Northeast November My Turn
A Moving Decision
A retired minister and his wife decide it’s time for a change.
Sometimes the toughest decision you ever have to make turns out to be the best one.
That is certainly true for Ron and Cathie Dietrich. Two years ago, they decided to leave North Carolina –– where they lived happily for 20 years –– and head to Ohio and Wesleyan Meadows, an independent-living community in Sheffield Village designed for residents age 55 and over, that’s part of Wesleyan Senior Living’s continuum of care.
“We’re thrilled to get back to snow and cold weather,” says Ron, reminiscing about the winters in western Pennsylvania, where he and Cathie were born and raised. And the couple relish the time they can now spend with their daughter, Laurie, son-in-law, Jim, and grandchildren, Anna, 12, Sam, 8, and Franny, 6, who reside in Cleveland’s West Park neighborhood.
The process of relocating is nothing new to the Dietrichs. Ron, 69, a retired United Methodist pastor, has been called to serve in five states, which resulted in 21 moves throughout the couple’s 47-year marriage.
But this one was different: The couple’s oldest daughter, Wendy, son-in-law Mike and 10-year-old grandson, Liam, lived just a mile down the road in Mocksville, North Carolina. So the decision, says Ron, involved more than just a little soul-searching: Making the move meant leaving one beloved branch of the family behind.
“We shared eight years of Liam’s life,” he explains, “but saw our other daughter and her family only on holidays. We decided it was time to live close to them for a few years.”
Needless to say, admits Cathie, 66, Wendy wasn’t happy about her parents’ decision to move to a state that’s nine hours away by car.
“She couldn’t even bring herself to talk to us about it,” Cathie says. “It was a gut-wrenching time for Wendy.
Although our daughter is an adult, we understood she was hurting as a child would. We felt her pain and prayed about it.”
It was Cathie’s 91-year-old mom, who lives in a continuing-care community in upstate New York, who reassured the couple that they were making the right decision.
“She said, ‘I think you’re smart,’” Cathie recalls. “Mother told us that it was much better making this kind of a move when you’re younger and can truly enjoy the benefits.”
The Dietrichs planned to purchase a small condo near Laurie and her family. But upon visiting Wesleyan Meadows, they immediately felt right at home.

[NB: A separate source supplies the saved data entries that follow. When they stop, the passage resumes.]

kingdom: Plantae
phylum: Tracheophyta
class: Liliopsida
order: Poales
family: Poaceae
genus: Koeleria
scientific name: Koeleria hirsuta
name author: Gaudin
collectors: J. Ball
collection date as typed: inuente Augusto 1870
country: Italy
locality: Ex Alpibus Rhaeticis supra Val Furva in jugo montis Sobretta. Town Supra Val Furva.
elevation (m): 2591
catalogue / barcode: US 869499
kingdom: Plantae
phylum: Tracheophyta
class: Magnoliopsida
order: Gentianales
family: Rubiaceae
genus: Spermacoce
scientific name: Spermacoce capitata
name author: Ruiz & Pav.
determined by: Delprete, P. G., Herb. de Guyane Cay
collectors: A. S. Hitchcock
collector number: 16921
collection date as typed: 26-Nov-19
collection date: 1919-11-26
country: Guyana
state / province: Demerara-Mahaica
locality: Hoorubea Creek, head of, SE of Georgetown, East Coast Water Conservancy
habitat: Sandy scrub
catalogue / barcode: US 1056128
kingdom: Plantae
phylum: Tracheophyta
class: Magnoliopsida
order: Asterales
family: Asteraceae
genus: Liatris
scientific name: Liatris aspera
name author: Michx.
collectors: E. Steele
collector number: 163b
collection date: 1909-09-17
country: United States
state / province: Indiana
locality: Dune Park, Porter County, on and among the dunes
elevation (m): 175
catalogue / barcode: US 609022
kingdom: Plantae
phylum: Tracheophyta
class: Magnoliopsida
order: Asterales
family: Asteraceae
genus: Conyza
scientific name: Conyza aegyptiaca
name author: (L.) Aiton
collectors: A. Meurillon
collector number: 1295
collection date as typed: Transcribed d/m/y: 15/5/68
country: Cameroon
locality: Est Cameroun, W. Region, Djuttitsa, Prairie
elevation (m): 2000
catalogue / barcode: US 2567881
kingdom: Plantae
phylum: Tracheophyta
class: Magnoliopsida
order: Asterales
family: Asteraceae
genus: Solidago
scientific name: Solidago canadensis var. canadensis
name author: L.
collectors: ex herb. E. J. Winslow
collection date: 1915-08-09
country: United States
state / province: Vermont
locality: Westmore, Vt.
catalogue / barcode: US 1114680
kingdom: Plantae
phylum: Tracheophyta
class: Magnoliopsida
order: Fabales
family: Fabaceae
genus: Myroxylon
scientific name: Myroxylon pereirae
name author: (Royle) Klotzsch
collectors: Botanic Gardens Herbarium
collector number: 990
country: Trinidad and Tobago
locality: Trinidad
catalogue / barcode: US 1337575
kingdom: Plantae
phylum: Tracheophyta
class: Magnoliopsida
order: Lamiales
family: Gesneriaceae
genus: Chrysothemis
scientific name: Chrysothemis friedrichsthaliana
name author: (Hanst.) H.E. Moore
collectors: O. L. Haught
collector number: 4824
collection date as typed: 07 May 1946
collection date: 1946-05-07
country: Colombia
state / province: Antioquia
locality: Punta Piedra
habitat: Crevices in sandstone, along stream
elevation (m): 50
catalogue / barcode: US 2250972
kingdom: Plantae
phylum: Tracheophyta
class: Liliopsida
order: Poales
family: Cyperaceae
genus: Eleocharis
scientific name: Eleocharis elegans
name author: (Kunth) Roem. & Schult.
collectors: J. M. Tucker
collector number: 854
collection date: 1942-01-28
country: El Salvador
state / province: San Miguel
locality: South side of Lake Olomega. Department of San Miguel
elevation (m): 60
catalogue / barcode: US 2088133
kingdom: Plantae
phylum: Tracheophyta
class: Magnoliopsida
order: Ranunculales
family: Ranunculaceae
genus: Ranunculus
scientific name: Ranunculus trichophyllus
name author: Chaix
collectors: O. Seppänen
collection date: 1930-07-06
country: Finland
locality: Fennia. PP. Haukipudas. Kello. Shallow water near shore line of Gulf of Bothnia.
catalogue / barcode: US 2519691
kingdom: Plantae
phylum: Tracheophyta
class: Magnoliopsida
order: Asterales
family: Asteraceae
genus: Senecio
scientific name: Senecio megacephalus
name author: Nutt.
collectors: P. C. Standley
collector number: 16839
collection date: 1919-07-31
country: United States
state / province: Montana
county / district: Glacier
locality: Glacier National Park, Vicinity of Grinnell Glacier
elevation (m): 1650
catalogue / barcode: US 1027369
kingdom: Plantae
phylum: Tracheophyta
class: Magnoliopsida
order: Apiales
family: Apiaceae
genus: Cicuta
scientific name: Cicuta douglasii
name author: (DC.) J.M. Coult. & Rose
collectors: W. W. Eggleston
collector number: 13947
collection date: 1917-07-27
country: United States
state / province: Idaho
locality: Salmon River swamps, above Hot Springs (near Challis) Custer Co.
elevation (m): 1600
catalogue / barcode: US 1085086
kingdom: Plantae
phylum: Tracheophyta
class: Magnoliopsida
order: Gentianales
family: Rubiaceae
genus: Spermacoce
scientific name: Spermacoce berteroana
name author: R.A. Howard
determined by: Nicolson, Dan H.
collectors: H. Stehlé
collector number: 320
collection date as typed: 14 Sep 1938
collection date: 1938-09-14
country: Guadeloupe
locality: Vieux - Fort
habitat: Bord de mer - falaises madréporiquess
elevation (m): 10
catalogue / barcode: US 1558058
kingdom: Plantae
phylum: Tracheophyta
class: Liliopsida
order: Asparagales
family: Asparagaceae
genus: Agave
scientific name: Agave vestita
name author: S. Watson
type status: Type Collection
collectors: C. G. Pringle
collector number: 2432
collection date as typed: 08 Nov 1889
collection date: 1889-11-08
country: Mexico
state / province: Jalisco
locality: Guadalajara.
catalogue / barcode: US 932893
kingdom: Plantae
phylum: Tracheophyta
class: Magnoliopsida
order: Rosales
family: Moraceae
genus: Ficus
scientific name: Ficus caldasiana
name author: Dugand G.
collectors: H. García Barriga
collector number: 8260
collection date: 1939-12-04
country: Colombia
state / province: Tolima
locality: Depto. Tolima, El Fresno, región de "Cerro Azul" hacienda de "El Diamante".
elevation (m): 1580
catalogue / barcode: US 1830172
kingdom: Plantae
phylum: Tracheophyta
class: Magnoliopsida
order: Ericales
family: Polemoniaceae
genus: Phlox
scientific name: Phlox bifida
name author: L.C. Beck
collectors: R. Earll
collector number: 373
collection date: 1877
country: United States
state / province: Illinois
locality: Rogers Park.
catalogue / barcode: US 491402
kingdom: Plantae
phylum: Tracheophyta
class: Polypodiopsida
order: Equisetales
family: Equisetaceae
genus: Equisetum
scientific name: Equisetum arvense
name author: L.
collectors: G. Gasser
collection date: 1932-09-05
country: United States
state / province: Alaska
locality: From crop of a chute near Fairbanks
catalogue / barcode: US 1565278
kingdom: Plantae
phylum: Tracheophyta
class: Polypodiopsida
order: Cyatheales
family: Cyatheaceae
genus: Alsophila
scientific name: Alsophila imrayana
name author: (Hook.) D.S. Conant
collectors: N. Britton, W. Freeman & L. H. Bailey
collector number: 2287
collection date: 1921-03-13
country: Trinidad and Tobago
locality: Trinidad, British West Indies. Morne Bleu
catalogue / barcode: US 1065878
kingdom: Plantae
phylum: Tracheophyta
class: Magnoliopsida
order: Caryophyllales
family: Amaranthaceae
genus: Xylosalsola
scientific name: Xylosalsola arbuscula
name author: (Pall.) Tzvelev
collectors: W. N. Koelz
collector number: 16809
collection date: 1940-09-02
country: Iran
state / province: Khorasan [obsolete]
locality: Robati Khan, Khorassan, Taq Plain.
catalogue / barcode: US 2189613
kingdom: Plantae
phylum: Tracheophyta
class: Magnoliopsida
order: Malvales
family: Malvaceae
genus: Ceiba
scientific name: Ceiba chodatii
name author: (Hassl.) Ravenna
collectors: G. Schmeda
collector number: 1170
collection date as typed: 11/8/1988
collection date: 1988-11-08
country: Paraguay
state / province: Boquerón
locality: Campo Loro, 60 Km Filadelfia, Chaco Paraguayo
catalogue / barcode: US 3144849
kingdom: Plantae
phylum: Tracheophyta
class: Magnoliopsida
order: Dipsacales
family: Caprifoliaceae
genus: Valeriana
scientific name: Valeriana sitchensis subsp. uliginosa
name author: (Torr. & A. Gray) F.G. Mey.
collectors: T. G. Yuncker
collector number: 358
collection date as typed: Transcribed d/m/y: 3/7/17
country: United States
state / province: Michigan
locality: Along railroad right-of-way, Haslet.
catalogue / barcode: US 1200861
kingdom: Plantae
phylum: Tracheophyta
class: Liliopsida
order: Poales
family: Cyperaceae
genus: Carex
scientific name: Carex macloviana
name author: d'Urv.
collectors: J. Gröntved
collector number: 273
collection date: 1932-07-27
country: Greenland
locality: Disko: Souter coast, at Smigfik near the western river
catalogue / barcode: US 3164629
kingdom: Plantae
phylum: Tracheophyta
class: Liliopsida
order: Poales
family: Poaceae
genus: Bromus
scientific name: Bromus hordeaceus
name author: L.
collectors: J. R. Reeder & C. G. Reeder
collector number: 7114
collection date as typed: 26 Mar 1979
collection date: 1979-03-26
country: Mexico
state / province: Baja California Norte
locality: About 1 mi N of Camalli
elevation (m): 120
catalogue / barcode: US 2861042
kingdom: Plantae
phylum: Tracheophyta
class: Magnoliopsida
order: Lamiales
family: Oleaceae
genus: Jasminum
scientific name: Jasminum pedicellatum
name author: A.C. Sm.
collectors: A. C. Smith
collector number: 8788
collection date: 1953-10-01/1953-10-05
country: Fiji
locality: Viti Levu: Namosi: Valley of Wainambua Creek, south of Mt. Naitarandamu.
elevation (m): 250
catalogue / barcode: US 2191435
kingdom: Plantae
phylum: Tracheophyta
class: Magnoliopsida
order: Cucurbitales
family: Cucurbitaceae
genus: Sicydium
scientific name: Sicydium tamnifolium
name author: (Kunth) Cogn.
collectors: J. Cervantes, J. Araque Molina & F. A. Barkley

“It’s a pleasure to be among people who are at a similar stage in life, and have a wide variety of experiences,” Ron says. “We’re also grateful for the assurance of continual care no matter how our health needs change.”
Additionally, the couple,
who enjoy traveling the country, are appreciative of the peace of mind and carefree lifestyle that Wesleyan Meadows offers.
“They shovel our snow, cut our grass and look after our home when we’re away,” Ron says. “In other words, they do everything so we’re absolutely free to do whatever we want to do.”
And downsizing was a breeze, thanks to the two-bedroom, two-bath ranch-style home –– with den, dining room and sunroom –– the Dietrichs chose.
“We actually have,” Ron says, “more room here than we did in our former house.”
Although Wendy misses them terribly, she has accepted her parents’
decision. The entire family vacationed in North Carolina this summer, and Wendy and Liam visited Wesleyan Meadows several months ago. To make the transition easier for their daughter, the Dietrichs entrusted their 2-year-old golden retriever, Sadie, to Wendy’s care –– which, Cathie says, means a part of them is always with her.
Cathie offers this advice to people contemplating a major move, especially
when it involves leaving loved ones who have always been nearby: “Make it a point to assure family you’ll stay in touch and always, always keep the lines of communication open.”